Belgrade Mayor Sinisa Mali, a close ally of Serbian President Aleksandar Vucic, initially refused to talk to reporters about the tree, but later said he was going to cancel the contract - which Pistaljka reported had been signed three days after the tree was installed.
An artificial Christmas tree in the centre of Belgrade has been getting more jeers than cheers this holiday season – given that its reported price tag of 83,000 euros would make it one of the most expensive in the world. The 18-metre tall tree, decorated with 200 red plastic ornaments and 40 candlewick red-gold ribbons, stands in the main pedestrian zone in Serbia’s capital and has sparked a furious public reaction and accusations of corruption. “In the city budget for this and next year there are a lot of scandalous things, and the Christmas tree is only the tip of the iceberg,” Nikola Jovanovic, from the opposition People’s Party, told Beta news agency. Jovanovic said the tree was just one example of financial abuse by city authorities after the investigative website Pistaljka revealed the cost of almost 10 million dinars (83,000 euros, USD 98,000).
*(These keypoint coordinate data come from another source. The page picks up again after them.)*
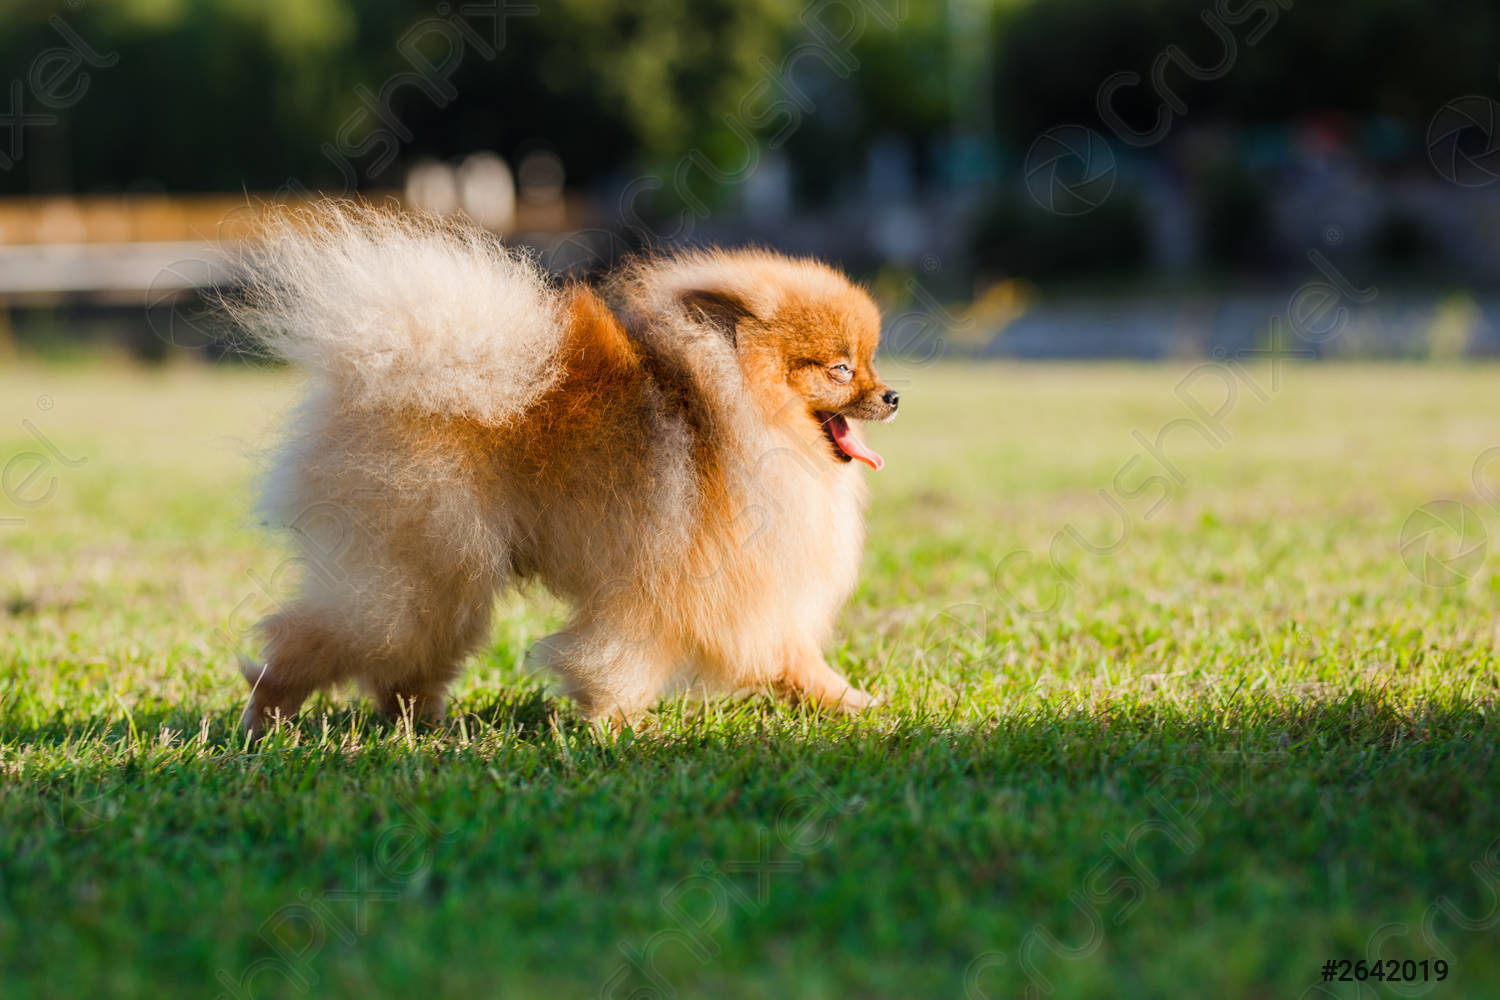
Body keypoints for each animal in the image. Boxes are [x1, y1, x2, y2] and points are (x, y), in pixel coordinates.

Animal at [228, 205, 894, 734]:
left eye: (870, 361)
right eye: (840, 368)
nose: (891, 396)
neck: (737, 414)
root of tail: (374, 372)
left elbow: (792, 659)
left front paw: (853, 703)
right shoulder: (670, 585)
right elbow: (628, 661)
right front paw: (617, 728)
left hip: (441, 579)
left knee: (406, 664)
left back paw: (425, 727)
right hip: (413, 573)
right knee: (316, 637)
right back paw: (266, 719)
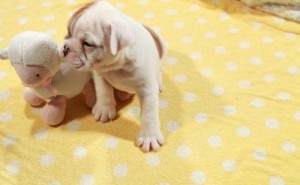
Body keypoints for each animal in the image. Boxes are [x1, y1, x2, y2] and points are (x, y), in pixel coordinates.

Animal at [59, 0, 165, 152]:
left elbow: (149, 113)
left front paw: (149, 136)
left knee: (160, 71)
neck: (117, 66)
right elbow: (103, 91)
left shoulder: (147, 90)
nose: (65, 48)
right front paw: (104, 109)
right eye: (68, 32)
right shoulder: (99, 74)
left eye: (87, 44)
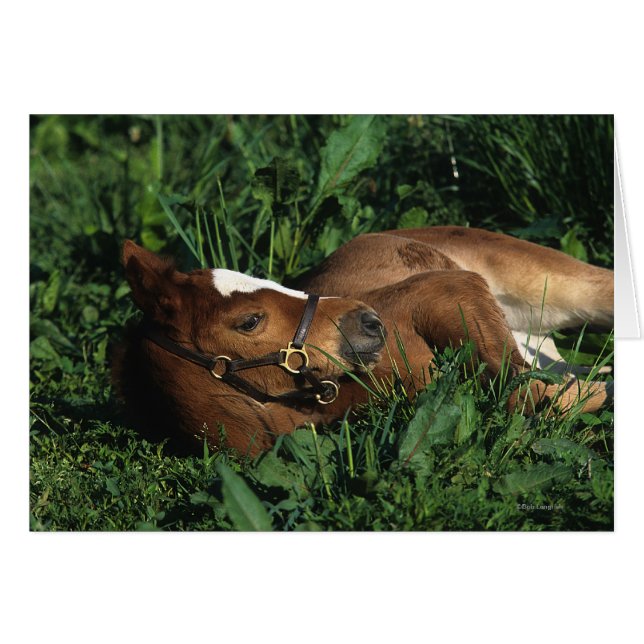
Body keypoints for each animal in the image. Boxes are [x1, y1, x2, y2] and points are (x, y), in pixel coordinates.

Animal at [112, 226, 614, 456]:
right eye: (250, 321)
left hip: (558, 285)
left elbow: (523, 393)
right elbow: (538, 397)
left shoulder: (450, 289)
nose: (369, 320)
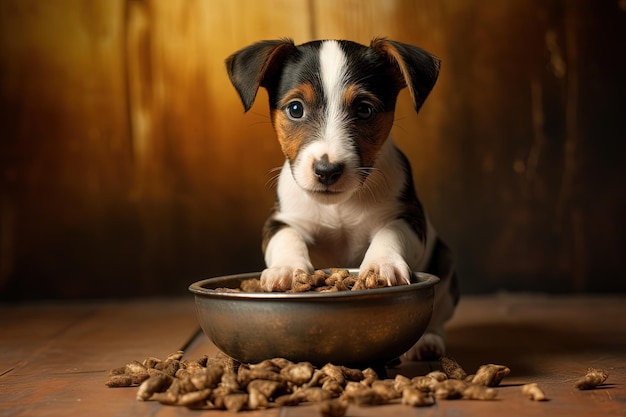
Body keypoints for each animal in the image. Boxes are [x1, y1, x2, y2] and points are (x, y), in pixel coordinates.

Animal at [225, 37, 458, 360]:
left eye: (364, 110)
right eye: (295, 109)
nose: (327, 171)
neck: (338, 206)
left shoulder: (410, 217)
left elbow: (391, 231)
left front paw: (380, 264)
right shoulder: (281, 219)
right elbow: (286, 237)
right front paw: (288, 269)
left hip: (446, 267)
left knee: (438, 319)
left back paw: (427, 342)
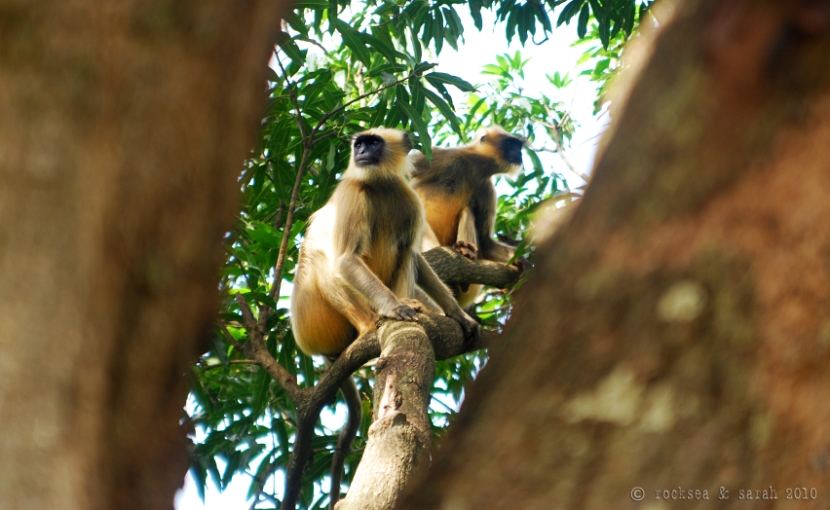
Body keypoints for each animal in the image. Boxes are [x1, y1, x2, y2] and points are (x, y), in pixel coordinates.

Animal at [290, 127, 480, 506]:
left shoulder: (407, 197)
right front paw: (393, 309)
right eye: (359, 143)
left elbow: (415, 256)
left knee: (403, 248)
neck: (378, 186)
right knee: (324, 258)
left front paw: (456, 314)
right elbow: (346, 259)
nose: (362, 151)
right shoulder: (352, 193)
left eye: (373, 142)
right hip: (313, 322)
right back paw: (370, 325)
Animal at [410, 125, 532, 308]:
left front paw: (520, 260)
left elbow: (485, 243)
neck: (474, 167)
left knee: (467, 212)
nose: (519, 153)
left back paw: (464, 256)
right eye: (511, 144)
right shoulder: (444, 156)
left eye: (518, 147)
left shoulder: (486, 189)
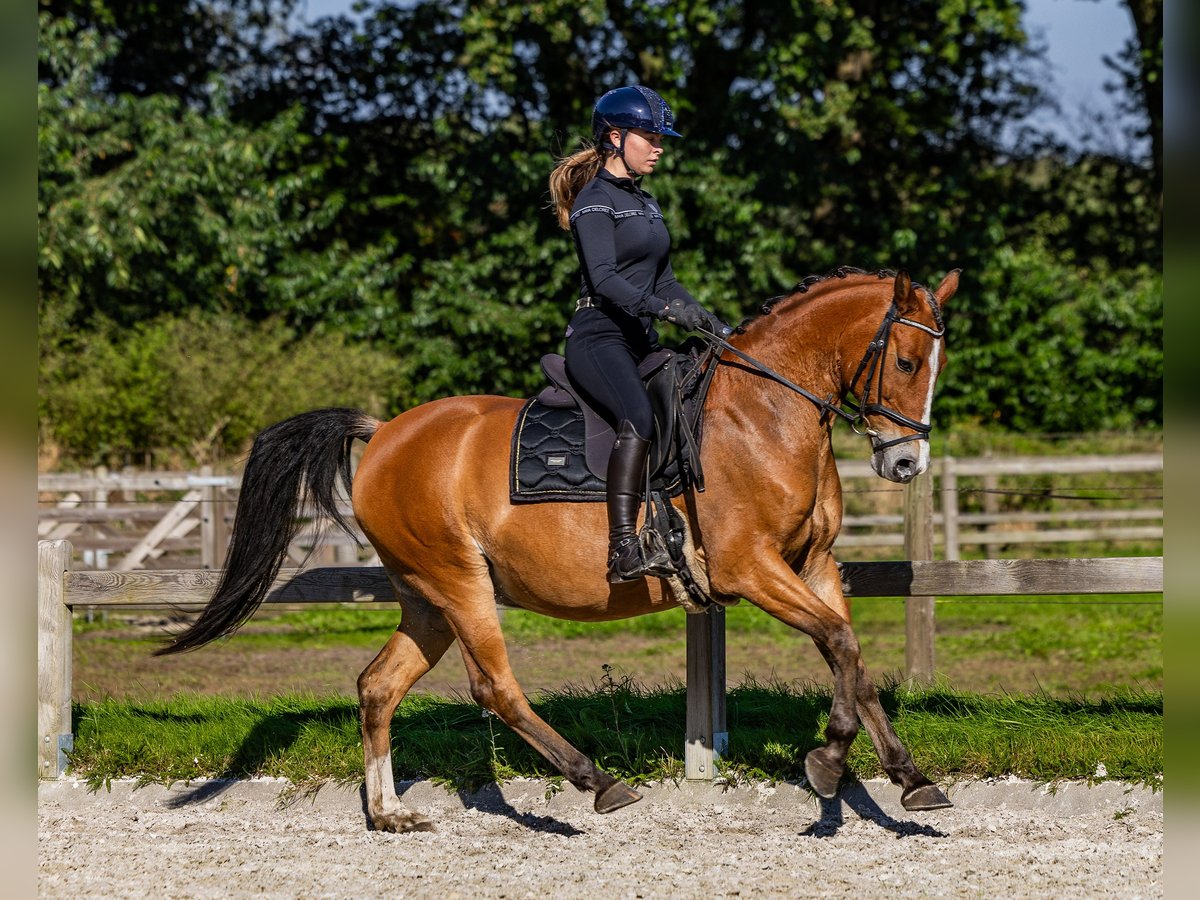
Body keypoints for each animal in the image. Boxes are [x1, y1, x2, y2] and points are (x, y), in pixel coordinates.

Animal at [162, 266, 964, 830]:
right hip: (460, 585)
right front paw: (828, 759)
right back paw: (597, 781)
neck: (766, 413)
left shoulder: (813, 566)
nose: (905, 464)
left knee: (378, 685)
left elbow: (852, 657)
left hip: (426, 598)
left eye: (936, 364)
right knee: (494, 688)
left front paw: (909, 778)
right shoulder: (751, 569)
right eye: (904, 362)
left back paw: (389, 812)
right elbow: (841, 644)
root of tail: (385, 431)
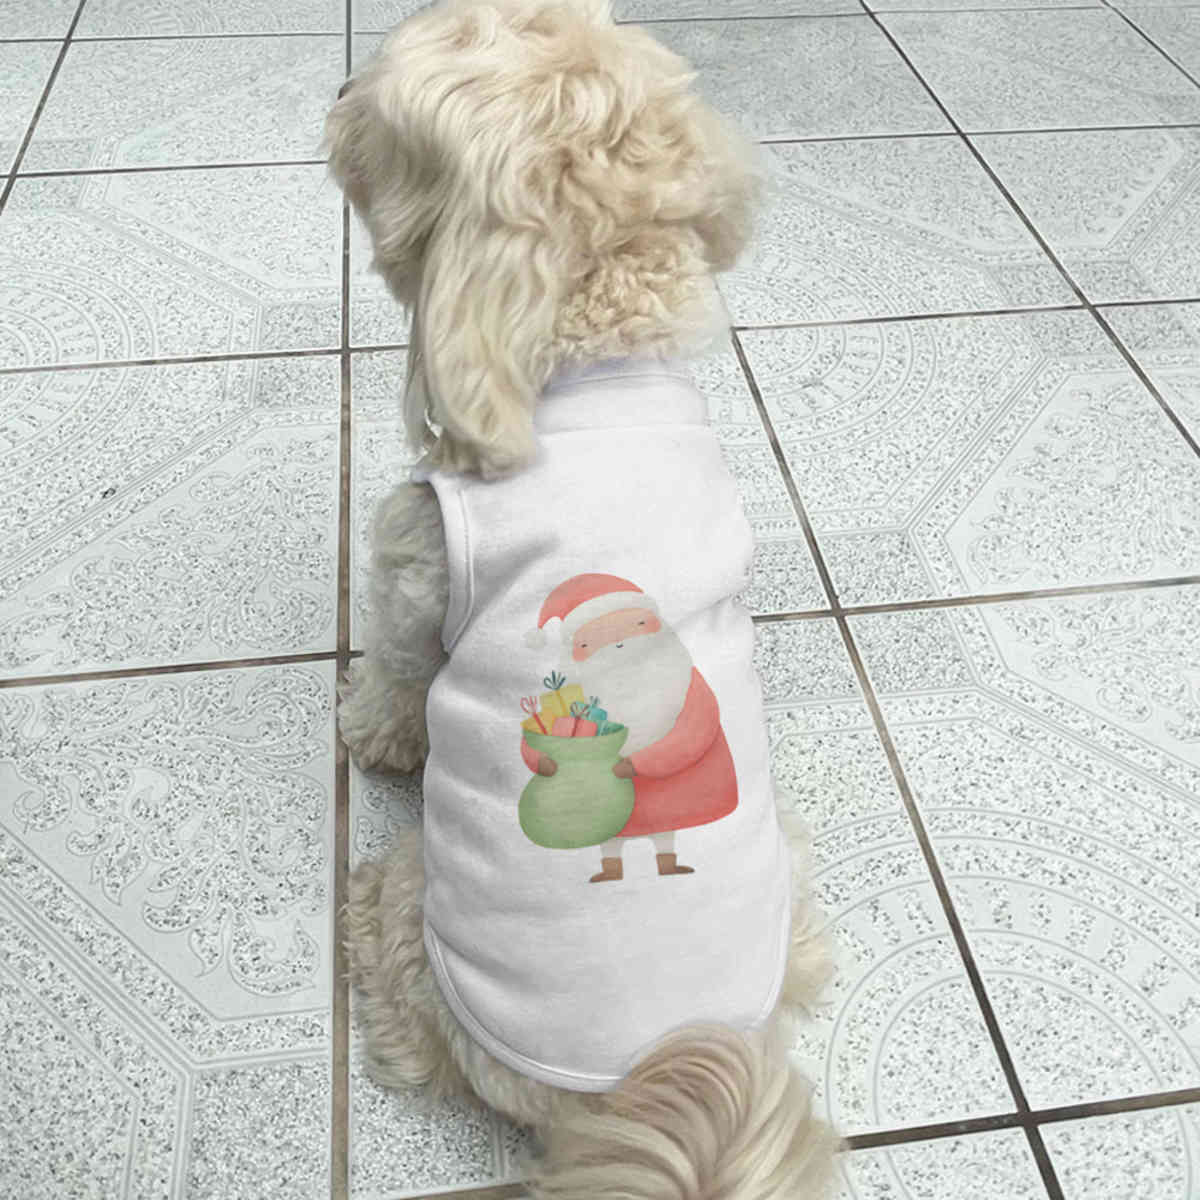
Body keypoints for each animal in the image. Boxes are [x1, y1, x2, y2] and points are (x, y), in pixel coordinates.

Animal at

Belgrade Mayor Sinisa Mali, a close ally of Serbian President Aleksandar Vucic, initially refused to talk to reporters about the tree, but later said he was going to cancel the contract – which Pistaljka reported had been signed three days after the tree was installed. “I was surprised with the amount. We have been working completely transparently and publicly for three and a half years. We did not hide anything,” Mali told reporters. The revelation about the tree’s cost has led to the public prosecutor’s office launching a probe into the case but that hasn’t quelled the outrage, with many mocking the price. “Believe it or not: the city of Belgrade paid whooping 83,000 EUR for its Christmas tree!!! No, it does not boil eggs, it does not clean the house, and frankly it looks like crap,” Marko Kmezic complained on Twitter. “Such a tree would be a reason for stormy protests anywhere in a normal world,” Uros Stojiljkovic wrote on Facebook. The opposition Democratic Party (DS) also spoke out against the cost and invited Belgraders to leave “wishes” worth 83,000 euros near the pricey tree. “We want cheaper Christmas trees,” read one message. “I want to visit Thailand,” someone else wrote, while another requested a “raincoat XL size for my dog”.
All of the messages had the hashtag #83000wishes. The tree was purchased from a company that has been renting New Year lighting to the city of Belgrade for years for very high prices, according to local media reports. The city authorities, controlled by the ruling Serbian Progressive Party, have regularly been criticised for installing the festive lighting in early autumn and leaving it on display until February. But in the end the Christmas tree jeers have produced a little bit of cheer. The company has agreed to cancel this year’s contract for the tree and said it will donate the proceeds to Belgrade “to contribute to New Year decorations for the capital”.